Jesús no se encarnó para exponer algunas
simples teorías que tranquilizaran la conciencia y dejaran, en el fondo, las
cosas como están. El mensaje de Jesús es una vida nueva. Si alguien razonara y
viviera separando la vida de la doctrina, no sólo deformaría la doctrina de la
Iglesia transformándola en una especie de pseudofilosofía idealista, sino que
se engañaría a sí mismo. Vivir como cristiano comporta vivir a partir de la fe
en Dios. Adulterar este esquema significa realizar el temido compromiso entre
Dios y el demonio.
P.
– Para defender la posibilidad de que un cónyuge pueda “rehacer su
vida” con un segundo matrimonio estando en vida aún el primer cónyuge, se ha
recurrido a algunos testimonios de los Padres de la Iglesia que parecerían
tender a una cierta condescendencia hacia estas nuevas uniones.
R.
– Es cierto que en el conjunto de la patrística se pueden encontrar distintas
interpretaciones o adaptaciones a la vida concreta; no obstante, no hay ningún
testimonio de los Padres orientado a una aceptación pacífica de un segundo
matrimonio cuando el primer cónyuge está aún en vida.

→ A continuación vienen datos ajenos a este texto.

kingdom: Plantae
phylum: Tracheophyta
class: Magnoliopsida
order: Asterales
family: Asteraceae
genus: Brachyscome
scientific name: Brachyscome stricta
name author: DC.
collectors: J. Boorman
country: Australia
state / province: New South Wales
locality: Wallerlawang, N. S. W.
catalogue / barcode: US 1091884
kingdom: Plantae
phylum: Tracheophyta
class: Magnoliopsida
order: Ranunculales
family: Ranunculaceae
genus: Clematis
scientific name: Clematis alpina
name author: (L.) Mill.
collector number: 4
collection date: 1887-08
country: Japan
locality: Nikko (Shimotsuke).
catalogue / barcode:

Ciertamente, en el Oriente cristiano ha
tenido lugar una cierta confusión entre la legislación civil del emperador y
las leyes de la Iglesia, lo que ha producido una práctica distinta que en
determinados casos ha llegado a admitir el divorcio. Pero bajo la guía del
Papa, la Iglesia católica ha desarrollado en el curso de los siglos otra
tradición, recogida en el código de derecho canónico actual y en el resto de la
normativa eclesiástica, claramente contraria a cualquier intento de
secularizar el matrimonio. Lo mismo ha sucedido en varios ambientes cristianos
de Oriente.
A veces he descubierto cómo se aíslan y
descontextualizan algunas citas puntuales de los Padres para sostener así la
posibilidad de un divorcio y de un segundo matrimonio. No creo que sea
correcto, desde el punto de vista metodológico, aislar un texto, quitarlo del
contexto, transformarlo en una cita aislada, desvincularlo del marco global de
la tradición. Toda la tradición teológica y magisterial debe ser interpretada a
la luz del Evangelio y en lo que atañe al matrimonio encontramos algunas
palabras del propio Jesús absolutamente claras. No creo que sea posible una
interpretación distinta de lo que ya ha sido señalada hasta ahora por la
tradición y el magisterio de la Iglesia sin ser infieles a la Palabra revelada.